--- Material for this task ---

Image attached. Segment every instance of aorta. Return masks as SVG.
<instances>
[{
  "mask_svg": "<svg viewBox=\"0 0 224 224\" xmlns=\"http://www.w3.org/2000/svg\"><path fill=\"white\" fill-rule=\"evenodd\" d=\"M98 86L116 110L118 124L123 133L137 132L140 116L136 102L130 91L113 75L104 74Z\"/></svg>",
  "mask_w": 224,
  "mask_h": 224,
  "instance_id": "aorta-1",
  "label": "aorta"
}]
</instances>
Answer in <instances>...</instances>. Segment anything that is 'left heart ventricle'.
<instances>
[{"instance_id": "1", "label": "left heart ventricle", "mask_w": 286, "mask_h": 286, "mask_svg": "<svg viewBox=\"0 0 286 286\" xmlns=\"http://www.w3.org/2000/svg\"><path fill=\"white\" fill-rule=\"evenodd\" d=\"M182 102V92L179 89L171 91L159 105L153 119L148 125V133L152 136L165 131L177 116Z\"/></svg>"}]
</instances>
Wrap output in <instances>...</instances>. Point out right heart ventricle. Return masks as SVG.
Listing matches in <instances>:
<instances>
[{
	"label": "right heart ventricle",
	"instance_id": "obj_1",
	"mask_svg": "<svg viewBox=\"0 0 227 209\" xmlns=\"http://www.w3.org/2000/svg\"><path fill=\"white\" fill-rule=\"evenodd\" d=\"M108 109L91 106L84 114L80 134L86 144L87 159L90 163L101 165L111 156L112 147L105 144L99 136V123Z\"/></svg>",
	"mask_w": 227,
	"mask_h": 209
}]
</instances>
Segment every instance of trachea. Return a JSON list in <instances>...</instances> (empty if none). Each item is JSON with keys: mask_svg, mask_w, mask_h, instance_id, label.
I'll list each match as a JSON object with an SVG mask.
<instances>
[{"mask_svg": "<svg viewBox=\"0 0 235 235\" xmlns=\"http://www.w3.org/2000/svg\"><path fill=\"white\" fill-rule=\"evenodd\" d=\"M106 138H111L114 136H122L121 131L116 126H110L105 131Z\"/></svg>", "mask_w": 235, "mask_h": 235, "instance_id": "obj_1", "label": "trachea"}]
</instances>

---

Challenge:
How many of the lines above contain the string "JSON"? Reply with the number alone.

Result of the task:
2